== Problem requirements ==
Count the lines in the listing below that contain the string "radius", with case counting. Reply with the number alone.

[Stored data]
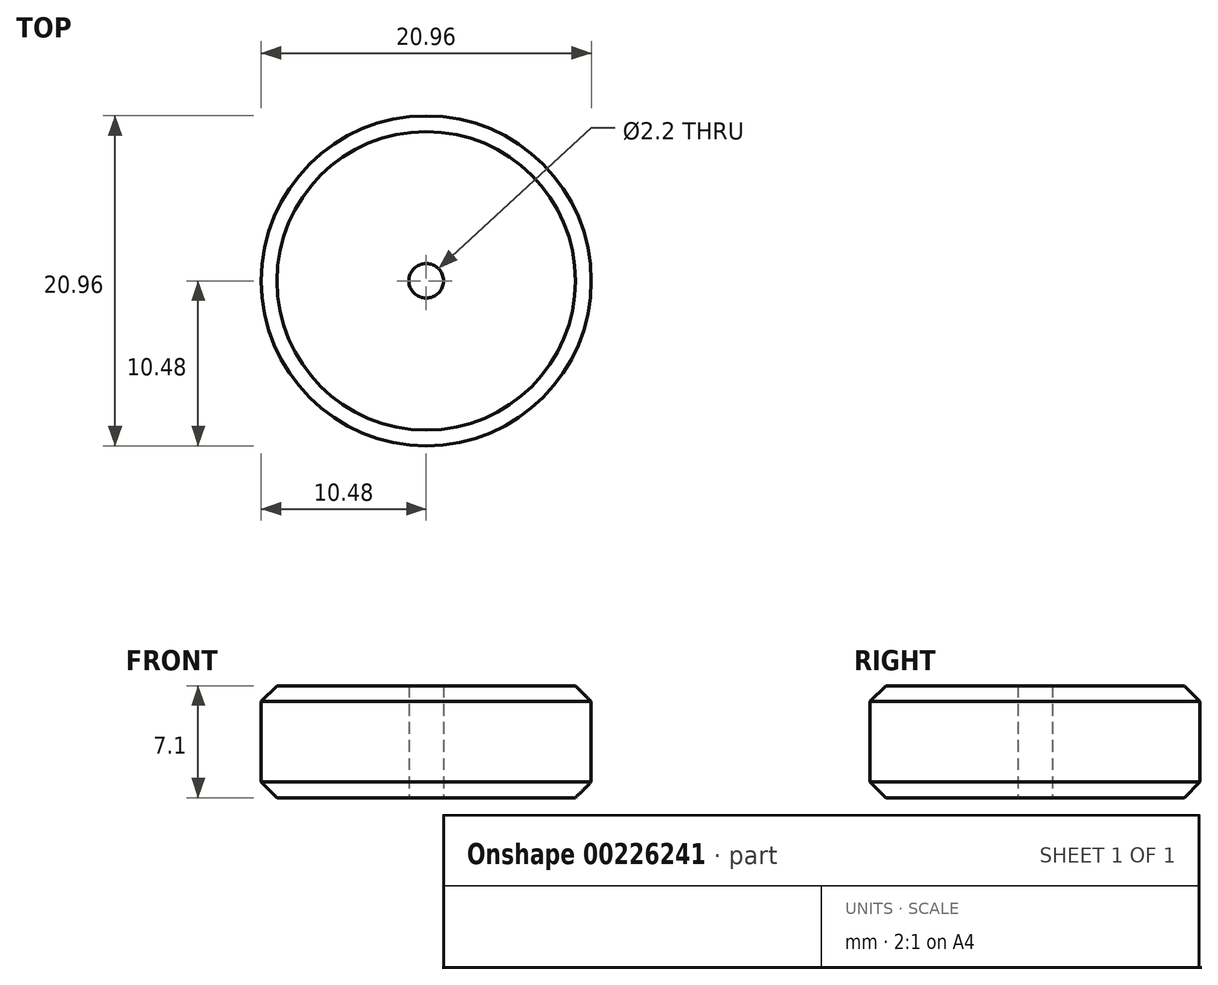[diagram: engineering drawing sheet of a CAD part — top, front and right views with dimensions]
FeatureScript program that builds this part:
annotation { "Feature Type Name" : "Feature", "Feature Type Description" : "" }
export const myFeature = defineFeature(function(context is Context, id is Id, definition is map)
    precondition{}
    {
        {
            var Q0;
            Q0=qCreatedBy(makeId("Top.planeOp"),FACE);
            var sketch = newSketch(context, id + "F0", { "sketchPlane" : qUnion([Q0])});
            skCircle(sketch, "E0", {"center": v(0, 0) * mm, "radius": 10.48 * mm});
            skCircle(sketch, "E1", {"center": v(0, 0) * mm, "radius": 1.1 * mm});
            skSolve(sketch);
        }
        {
            var Q0;
            Q0=qSketchRegion(id+"F0",true);
            extrude(context, id + "F1", {"entities" : qUnion([Q0]), "depth" : 341 / 48 * mm});
        }
        {
            var Q0;
            Q0=makeQuery(id+"F1.opExtrude","CAP_EDGE",EDGE,{"disambiguationData":[OSD([sQuery(id+"F0.wireOp",EDGE,"E0")])],"isStart":true});
            var Q1;
            Q1=makeQuery(id+"F1.opExtrude","CAP_EDGE",EDGE,{"disambiguationData":[OSD([sQuery(id+"F0.wireOp",EDGE,"E0")])],"isStart":false});
            chamfer(context, id + "F2", {"entities" : qUnion([Q0, Q1]), "width" : 1 * mm, "tangentPropagation" : true});
        }
    });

== Final result ==
2